CONSIGNE:
Recopiez le passage du texte sur l'envie d'arrêter d'écrire en commençant par « Mathias Lair » et en terminant par « (j’en fais partie). ». Remplacez-y « cahier » par « carnet ».

TEXTE:

Mathias Lair
Il y a poésie (39)

Et si on arrêtait d’écrire ?
 
Allez ! On ferme le cahier, on éteint l’écran, on relève la tête…
Qui n’a pas fait ce rêve ne mérite pas d’être écrivain, ou poète. Qui ne remet pas en cause cette manie, le plus souvent acquise au moment de l’adolescence, est un innocent. Heureusement, chez la plupart, l’extinction du prurit d’écriture va de pair avec l’apaisement du prurit sexuel. Mais chez certains la manie persiste (j’en fais partie).

MATÉRIEL FOURNI:

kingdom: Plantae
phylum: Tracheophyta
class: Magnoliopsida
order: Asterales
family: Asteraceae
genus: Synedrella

RÉPONSE:
Mathias Lair
Il y a poésie (39)

Et si on arrêtait d’écrire ?
 
Allez ! On ferme le carnet, on éteint l’écran, on relève la tête…
Qui n’a pas fait ce rêve ne mérite pas d’être écrivain, ou poète. Qui ne remet pas en cause cette manie, le plus souvent acquise au moment de l’adolescence, est un innocent. Heureusement, chez la plupart, l’extinction du prurit d’écriture va de pair avec l’apaisement du prurit sexuel. Mais chez certains la manie persiste (j’en fais partie).